On June 2, 2022, the Commodity Futures Trading Commission (“CFTC”) convened for the first time market participants to discuss the state and the challenges of the U.S. voluntary carbon credit (“VCC”) markets and, at the end of the meeting, published a Request for Information (“RFI”) on Climate-Related Financial Risk. This convening was an important step in CFTC’s broader initiative to conceptualize its jurisdictional reach over environmental, social and governance (“ESG”) commodity markets generally.
From the outset, CFTC leadership and participants recognized that the CFTC has only a limited enforcement jurisdiction over ESG commodities and specifically carbon credits, allowing the CFTC to prosecute for fraud and manipulation. Even though ESG commodities are generally considered “commodities” under the Commodity Exchange Act of 1936 (“CEA”), CFTC’s exclusive (or regulatory) jurisdiction is triggered only when derivatives or “commodity interests” are involved, which are swaps, options and futures. Given that most of the VCC markets, as well as ESG commodity markets, are spot or forward markets, CFTC’s regulatory reach is limited, as it is not a general consumer protection agency.
Nevertheless, the CFTC chose to hold the convening to address the increasing use of sustainability-linked derivatives (“SLDs”) both in the OTC and regulated exchange markets that are being used by market participants to mitigate climate risks, as well as secure financing of ESG projects.

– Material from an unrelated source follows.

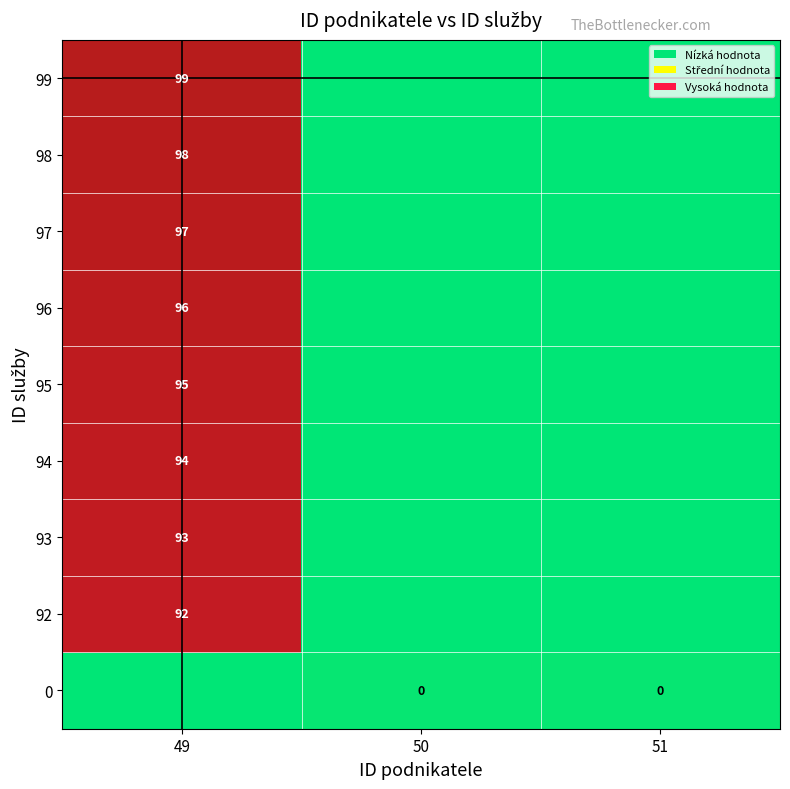

True or false: 96 has a value of 0.0 at 50.

True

At the conclusion of the VCC convening, the CFTC published the RFI, seeking “public comment on climate-related financial risk to better inform its understanding and oversight of climate-related financial risk as pertinent to the derivatives markets and underlying commodities markets.” Information obtained from the RFI will assist further work of CFTC’s Climate Risk Unit, as well in formulating CFTC’s future policies addressing climate risks and the developing spot and derivative markets in ESG commodities.